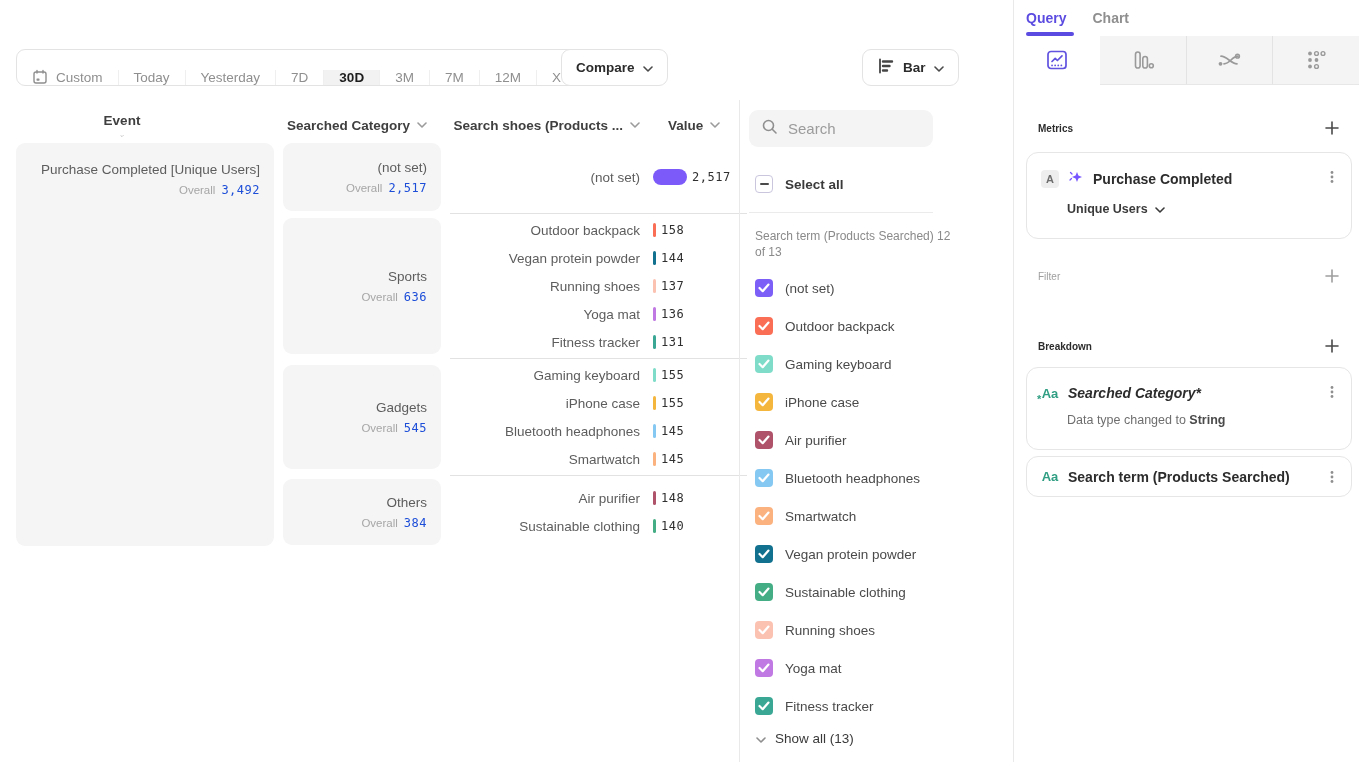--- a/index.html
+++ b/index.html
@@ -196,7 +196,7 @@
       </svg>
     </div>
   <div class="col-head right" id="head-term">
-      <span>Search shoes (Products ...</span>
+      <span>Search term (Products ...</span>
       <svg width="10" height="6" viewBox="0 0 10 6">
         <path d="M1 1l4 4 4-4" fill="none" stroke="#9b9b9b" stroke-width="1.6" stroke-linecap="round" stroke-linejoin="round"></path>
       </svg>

* * *

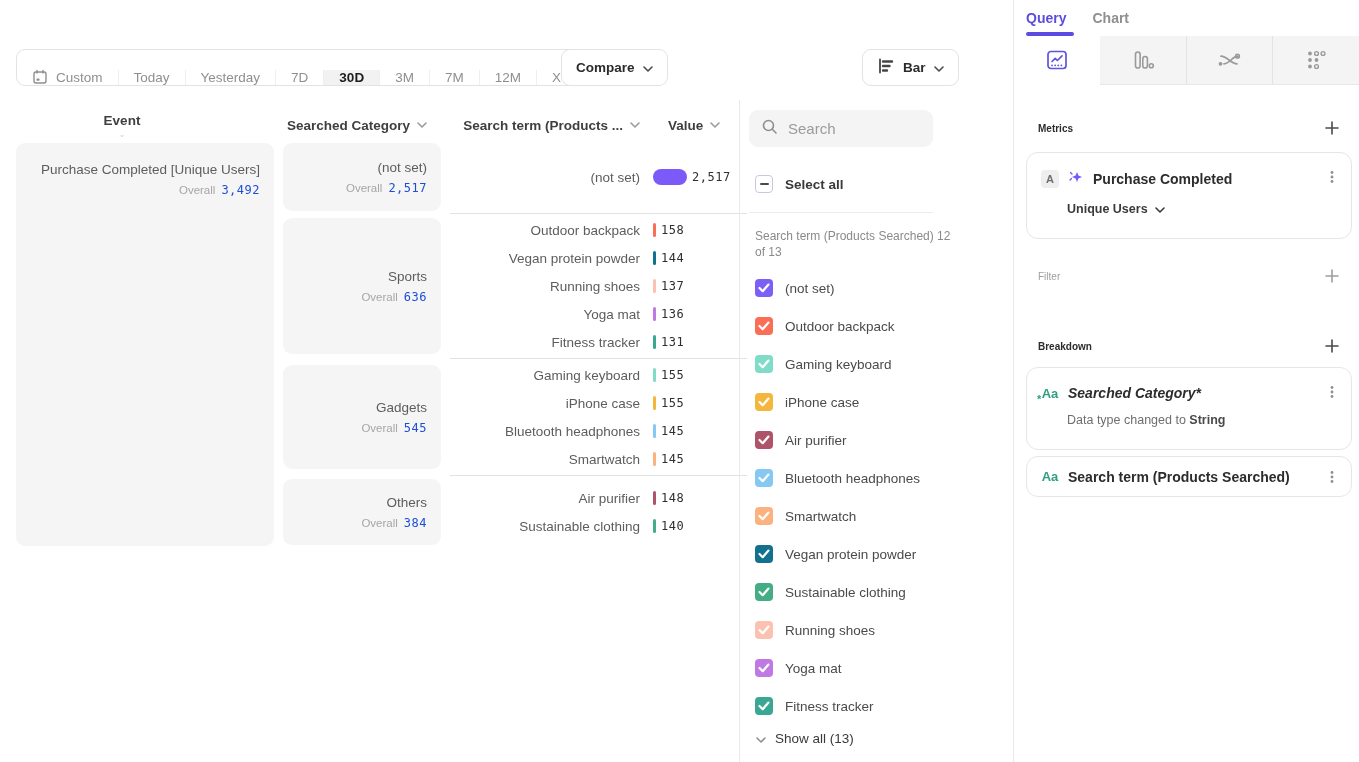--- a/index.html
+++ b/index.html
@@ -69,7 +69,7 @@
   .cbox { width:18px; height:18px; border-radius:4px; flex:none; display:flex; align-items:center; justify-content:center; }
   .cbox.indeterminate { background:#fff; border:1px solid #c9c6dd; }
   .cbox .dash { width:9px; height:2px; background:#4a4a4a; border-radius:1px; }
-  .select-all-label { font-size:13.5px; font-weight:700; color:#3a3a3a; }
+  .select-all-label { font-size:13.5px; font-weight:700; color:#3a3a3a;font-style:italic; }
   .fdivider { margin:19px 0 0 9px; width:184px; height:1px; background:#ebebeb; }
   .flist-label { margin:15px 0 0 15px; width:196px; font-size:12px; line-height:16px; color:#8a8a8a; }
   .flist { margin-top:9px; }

- **Your instructions**: Copy out each line of the records that holds the string "select".

- **Answer to the problem**:
-  .select-all-label { font-size:13.5px; font-weight:700; color:#3a3a3a; }
+  .select-all-label { font-size:13.5px; font-weight:700; color:#3a3a3a;font-style:italic; }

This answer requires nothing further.